# Forum Home Renovation Sub Flooring  Sub floor vents, how many, where when how

## mudbrick

So i hope this is the place to ask about this.
We have a brick veneer home on raised peirs. Sloping block and split level home just to make it difficult. The space under house varies from 7 foot to about 400mm.
We had a lot of water flow under the house during recent heavy rain. I then dug a 100mm ag line into the soil on high side of house to assist diverting the water.
Anyway so there were no vents at all in the lower side of house and mould was coming through the floor. How many vents should i add, what size, and what level ie if the brick wall is 10 bricks high from ground level to timber bearers,  what is the best level to add the vents ? Are the 4 brick sized vents from hardware shop OK ?

----------


## ausdesign

6000mm2/met of wall evenly spaced at or close to bearer level

----------


## barney118

I am sure it's 7500mm 2 per meter. So calculate your side of house in m2 then divide by 7500 to get number of vents required per m2.
The buy vents to give this flow, if you have vents at 5000mm2 then you will need more.  
Sent from my iPhone 4s using Tapatalk

----------


## ausdesign

It's actually determined by the climate humidity zone - Zone 1 requirement is 2000m2/met, zone 2 requirement is 4000mm2/met & zone 3 requirement is 6000mm2/met
Zone 1 is typically central aus. Zone 3 basically coastal & Zone 2 in between.

● ● ● ● ● ● ●

• **Assigned task a**:
Echo the listing below, reproducing every line without any change.

• **Dataset extract**:
● ● ● ● ● ● ●

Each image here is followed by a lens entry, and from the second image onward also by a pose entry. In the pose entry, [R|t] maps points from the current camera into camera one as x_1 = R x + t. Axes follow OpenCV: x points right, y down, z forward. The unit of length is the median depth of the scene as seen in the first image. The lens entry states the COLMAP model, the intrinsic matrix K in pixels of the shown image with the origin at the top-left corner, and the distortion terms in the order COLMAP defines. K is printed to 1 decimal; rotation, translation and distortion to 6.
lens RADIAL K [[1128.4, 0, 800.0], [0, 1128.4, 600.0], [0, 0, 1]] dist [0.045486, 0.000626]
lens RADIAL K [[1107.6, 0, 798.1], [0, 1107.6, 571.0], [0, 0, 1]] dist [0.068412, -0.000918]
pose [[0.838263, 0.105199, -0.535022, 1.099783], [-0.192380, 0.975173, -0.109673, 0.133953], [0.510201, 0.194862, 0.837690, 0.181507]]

● ● ● ● ● ● ●

• **Assigned task b**:
Duplicate the part of the sub floor vent thread starting with "## barney118" and going on through "will need more.", keeping every character unchanged.

• **Answer space a**:
Each image here is followed by a lens entry, and from the second image onward also by a pose entry. In the pose entry, [R|t] maps points from the current camera into camera one as x_1 = R x + t. Axes follow OpenCV: x points right, y down, z forward. The unit of length is the median depth of the scene as seen in the first image. The lens entry states the COLMAP model, the intrinsic matrix K in pixels of the shown image with the origin at the top-left corner, and the distortion terms in the order COLMAP defines. K is printed to 1 decimal; rotation, translation and distortion to 6.
lens RADIAL K [[1128.4, 0, 800.0], [0, 1128.4, 600.0], [0, 0, 1]] dist [0.045486, 0.000626]
lens RADIAL K [[1107.6, 0, 798.1], [0, 1107.6, 571.0], [0, 0, 1]] dist [0.068412, -0.000918]
pose [[0.838263, 0.105199, -0.535022, 1.099783], [-0.192380, 0.975173, -0.109673, 0.133953], [0.510201, 0.194862, 0.837690, 0.181507]]

• **Answer space b**:
## barney118

I am sure it's 7500mm 2 per meter. So calculate your side of house in m2 then divide by 7500 to get number of vents required per m2.
The buy vents to give this flow, if you have vents at 5000mm2 then you will need more.